**TASK ITEM:**
Return every entry exactly as it is written in the listing.

──────────

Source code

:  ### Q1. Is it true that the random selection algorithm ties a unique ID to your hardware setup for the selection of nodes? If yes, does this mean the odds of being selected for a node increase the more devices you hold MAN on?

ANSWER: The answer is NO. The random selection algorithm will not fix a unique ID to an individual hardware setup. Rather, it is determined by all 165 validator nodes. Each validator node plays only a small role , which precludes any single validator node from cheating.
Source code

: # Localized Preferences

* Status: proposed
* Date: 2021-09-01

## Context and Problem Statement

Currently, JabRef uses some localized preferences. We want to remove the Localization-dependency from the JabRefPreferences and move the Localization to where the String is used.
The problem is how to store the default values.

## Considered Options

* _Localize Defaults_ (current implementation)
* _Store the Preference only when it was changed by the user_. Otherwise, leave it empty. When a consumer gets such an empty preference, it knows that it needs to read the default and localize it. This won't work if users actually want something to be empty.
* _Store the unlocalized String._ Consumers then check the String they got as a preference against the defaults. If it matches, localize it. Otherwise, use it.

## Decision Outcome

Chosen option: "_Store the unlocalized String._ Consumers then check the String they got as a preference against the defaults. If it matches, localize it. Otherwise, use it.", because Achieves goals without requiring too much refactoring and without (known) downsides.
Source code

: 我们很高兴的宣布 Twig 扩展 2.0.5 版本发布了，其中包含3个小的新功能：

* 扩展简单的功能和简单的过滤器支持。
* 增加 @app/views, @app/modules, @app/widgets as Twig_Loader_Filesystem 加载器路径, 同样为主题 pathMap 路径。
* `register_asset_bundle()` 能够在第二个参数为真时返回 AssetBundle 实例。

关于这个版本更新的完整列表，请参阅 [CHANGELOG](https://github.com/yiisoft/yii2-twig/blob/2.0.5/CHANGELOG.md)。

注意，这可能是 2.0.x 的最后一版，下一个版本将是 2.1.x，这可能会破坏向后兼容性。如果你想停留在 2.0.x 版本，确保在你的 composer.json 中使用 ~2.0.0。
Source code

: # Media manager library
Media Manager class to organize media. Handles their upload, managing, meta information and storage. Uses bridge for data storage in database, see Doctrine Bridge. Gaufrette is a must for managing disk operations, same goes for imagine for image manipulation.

──────────

**WRITTEN RESPONSE:**
Source code

:  ### Q1. Is it true that the random selection algorithm ties a unique ID to your hardware setup for the selection of nodes? If yes, does this mean the odds of being selected for a node increase the more devices you hold MAN on?

ANSWER: The answer is NO. The random selection algorithm will not fix a unique ID to an individual hardware setup. Rather, it is determined by all 165 validator nodes. Each validator node plays only a small role , which precludes any single validator node from cheating.
Source code

: # Localized Preferences

* Status: proposed
* Date: 2021-09-01

## Context and Problem Statement

Currently, JabRef uses some localized preferences. We want to remove the Localization-dependency from the JabRefPreferences and move the Localization to where the String is used.
The problem is how to store the default values.

## Considered Options

* _Localize Defaults_ (current implementation)
* _Store the Preference only when it was changed by the user_. Otherwise, leave it empty. When a consumer gets such an empty preference, it knows that it needs to read the default and localize it. This won't work if users actually want something to be empty.
* _Store the unlocalized String._ Consumers then check the String they got as a preference against the defaults. If it matches, localize it. Otherwise, use it.

## Decision Outcome

Chosen option: "_Store the unlocalized String._ Consumers then check the String they got as a preference against the defaults. If it matches, localize it. Otherwise, use it.", because Achieves goals without requiring too much refactoring and without (known) downsides.
Source code

: 我们很高兴的宣布 Twig 扩展 2.0.5 版本发布了，其中包含3个小的新功能：

* 扩展简单的功能和简单的过滤器支持。
* 增加 @app/views, @app/modules, @app/widgets as Twig_Loader_Filesystem 加载器路径, 同样为主题 pathMap 路径。
* `register_asset_bundle()` 能够在第二个参数为真时返回 AssetBundle 实例。

关于这个版本更新的完整列表，请参阅 [CHANGELOG](https://github.com/yiisoft/yii2-twig/blob/2.0.5/CHANGELOG.md)。

注意，这可能是 2.0.x 的最后一版，下一个版本将是 2.1.x，这可能会破坏向后兼容性。如果你想停留在 2.0.x 版本，确保在你的 composer.json 中使用 ~2.0.0。
Source code

: # Media manager library
Media Manager class to organize media. Handles their upload, managing, meta information and storage. Uses bridge for data storage in database, see Doctrine Bridge. Gaufrette is a must for managing disk operations, same goes for imagine for image manipulation.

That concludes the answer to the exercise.